## Required work
Copy the text lines of all the entries below word for word, and leave the pictures out of your answer.

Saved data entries
□ □ □ □ □ □ □
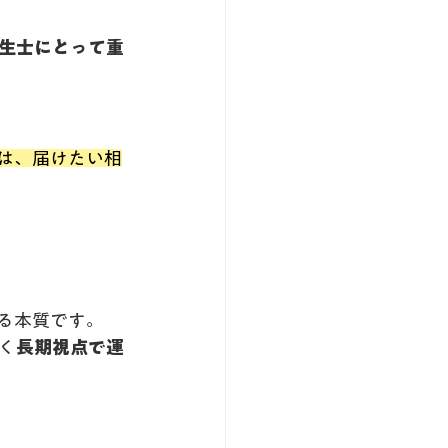
衛生士にとって重
は、届けたい相
る本質です。
く
長期視点で運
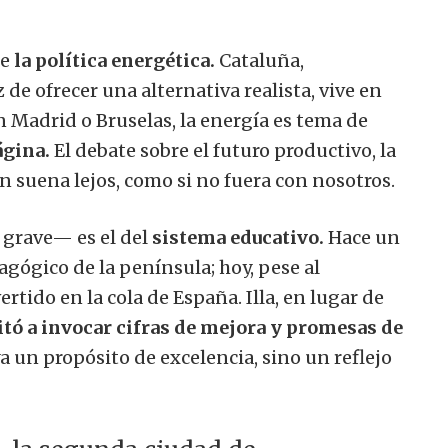
re
la política energética.
Cataluña,
de ofrecer una alternativa realista, vive en
 Madrid o Bruselas, la energía es tema de
ágina.
El debate sobre el futuro productivo, la
ón suena lejos, como si no fuera con nosotros.
 grave— es el del
sistema educativo.
Hace un
agógico de la península; hoy, pese al
rtido en la cola de España. Illa, en lugar de
itó a invocar cifras de mejora y promesas de
ya un propósito de excelencia, sino un reflejo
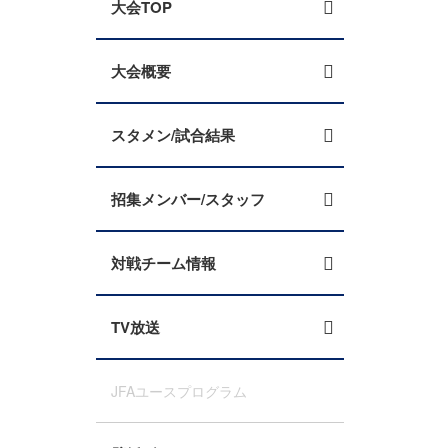
大会TOP
大会概要
スタメン/試合結果
招集メンバー/スタッフ
対戦チーム情報
TV放送
JFAユースプログラム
□ □ □ □ □ □ □
## Response to the exercise
衛生士にとって重
は、届けたい相
る本質です。
く
長期視点で運
re
la política energética.
Cataluña,
de ofrecer una alternativa realista, vive en
 Madrid o Bruselas, la energía es tema de
ágina.
El debate sobre el futuro productivo, la
ón suena lejos, como si no fuera con nosotros.
 grave— es el del
sistema educativo.
Hace un
agógico de la península; hoy, pese al
rtido en la cola de España. Illa, en lugar de
itó a invocar cifras de mejora y promesas de
ya un propósito de excelencia, sino un reflejo
大会TOP
大会概要
スタメン/試合結果
招集メンバー/スタッフ
対戦チーム情報
TV放送
JFAユースプログラム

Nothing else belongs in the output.